Popular lore teaches several signs by which it pretends to determine from the weather on a particular day what the weather will be for a longer or shorter time in the future. M. A. Lancaster reports, in "Ciel et Terre" of Brussels, concerning a test he has made of one of these signs. It is that of St. Medard's day, or the 8th of June, concerning which a proverb is rife in the Continental countries that, if it rains then, it will rain for forty days afterward. M. Lancaster examined the record for fifty years, from 1833 to 1882, and found from it that, as a rule, it rained about as much and as often during the forty days following the 8th of June when it did not rain on that day as when it did. Taking the averages of all the years, there was a difference of 2·3 days, or less than one seventeenth, and of twelve millimetres (88·1-77·6) of rain in favor of the rainy St. Medard: not enough, certainly, on which to found a rule.

Mr. John Eliot Howard, F.R.S., a well known chemist and quinologist of London, died in November last, at the age of seventy-six years. His father, Mr. Luke Howard, F.R.S., was in his own day distinguished as a meteorologist.

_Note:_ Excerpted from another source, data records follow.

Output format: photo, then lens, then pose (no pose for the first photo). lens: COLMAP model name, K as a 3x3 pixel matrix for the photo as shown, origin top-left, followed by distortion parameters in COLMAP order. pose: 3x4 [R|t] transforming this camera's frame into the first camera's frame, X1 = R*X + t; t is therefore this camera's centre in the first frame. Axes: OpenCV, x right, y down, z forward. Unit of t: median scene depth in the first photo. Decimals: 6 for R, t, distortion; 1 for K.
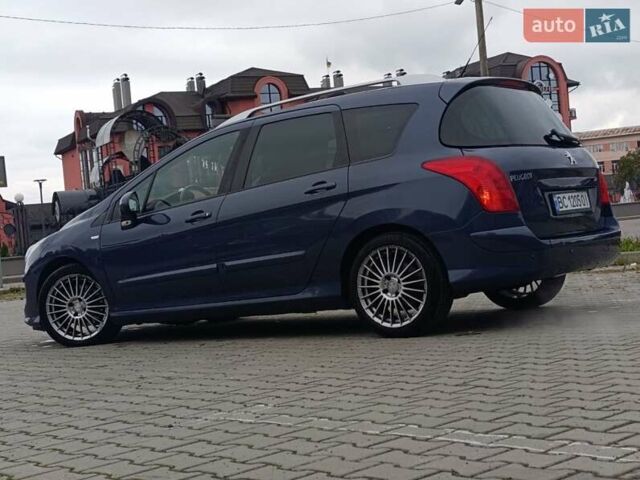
lens RADIAL K [[1147.5, 0, 320.0], [0, 1147.5, 240.0], [0, 0, 1]] dist [0.195127, -0.266950]
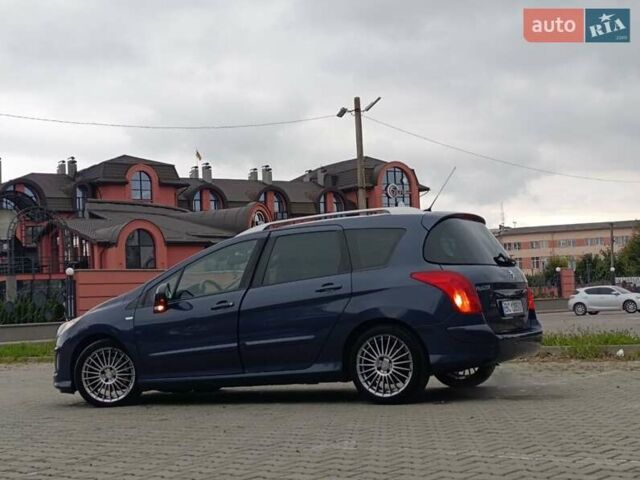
lens RADIAL K [[1147.5, 0, 320.0], [0, 1147.5, 240.0], [0, 0, 1]] dist [0.195127, -0.266950]
pose [[0.988939, 0.051799, 0.138984, -0.176710], [-0.041097, 0.996043, -0.078800, 0.003456], [-0.142516, 0.072217, 0.987155, -0.270664]]
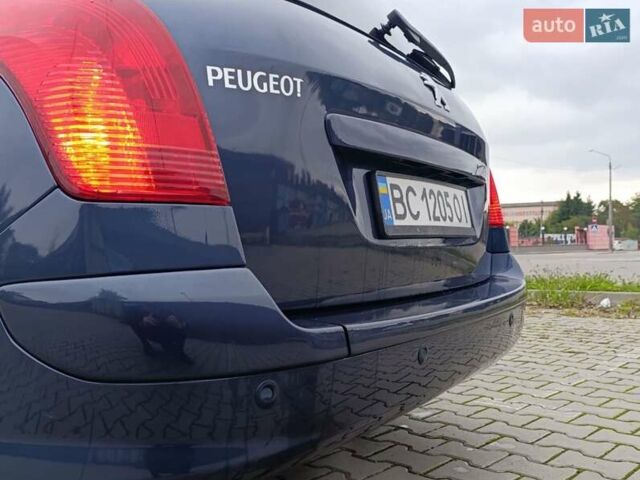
lens RADIAL K [[624.2, 0, 320.0], [0, 624.2, 240.0], [0, 0, 1]] dist [0.091874, 0.001649]
pose [[0.995783, 0.070098, 0.059184, 0.155260], [-0.068387, 0.997194, -0.030456, -0.012552], [-0.061152, 0.026280, 0.997782, 0.727701]]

Turgenieff, the great Russian novelist, recently deceased, had the heaviest brain that has yet been weighed—2,012 grammes. The average weight of the human brain is 1,390 grammes. The statistics of brain-weights so far gathered do not show that great intellects are marked by heavy brains. Cuvier's brain, 1,800 grammes, was considerably larger than the average, while Gambetta's was remarkably small. The brains of Raphael, Cardinal Mezzofanti, Charles Dickens, Lord Byron, and Charles Lamb, did not exceed the average, and only Mezzofanti's reached it.

Lieutenant Wissmann, a German explorer, is about to make another journey into Africa, the cost of which is defrayed by private contributions. His object will be to explore the Kaissai from Mukenge to its mouth into the Congo. The success of the expedition is likely to have an important bearing on the extension and development of trade on the Congo, and to contribute much to geographical knowledge; for the contemplated route will intersect the southern and unexplored part of the bend of the great river, probably in the middle,

The remains of Commandant Langle and other companions of the explorer La Pérouse, who were massacred by savages in the last century, have been discovered by the Roman Catholic missionaries on the Island of Tutuila, where the massacre occurred. A memorial chapel is to be built at the spot where they are buried.

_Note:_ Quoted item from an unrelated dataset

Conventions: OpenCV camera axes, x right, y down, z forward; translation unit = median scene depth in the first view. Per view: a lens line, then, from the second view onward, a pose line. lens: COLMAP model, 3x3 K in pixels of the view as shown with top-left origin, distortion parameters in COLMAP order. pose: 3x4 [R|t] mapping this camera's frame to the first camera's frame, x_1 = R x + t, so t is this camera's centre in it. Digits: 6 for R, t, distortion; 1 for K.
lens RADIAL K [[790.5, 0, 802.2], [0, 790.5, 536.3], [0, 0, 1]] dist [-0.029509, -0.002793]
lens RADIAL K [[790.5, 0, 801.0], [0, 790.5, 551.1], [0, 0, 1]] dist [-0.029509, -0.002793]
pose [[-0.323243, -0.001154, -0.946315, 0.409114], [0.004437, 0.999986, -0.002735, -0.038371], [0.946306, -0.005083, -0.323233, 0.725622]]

The Italian traveler Sacconi, who was exploring the country of the Somaulis under the auspices of the Geographical Society of Milan, was murdered by the natives on the 12th of August. His death puts an end to one of the most important explorations of the day into a country concerning which many questions still remain to be settled.

Among the 20,000 articles of bronze belonging to the lake-dwellers so far found in Switzerland, about 30 per cent are rings, 17 per cent bracelets, 4 per cent knives, 3 per cent needles, 0·4 per cent hammers, and 0·2 per cent fibulæ.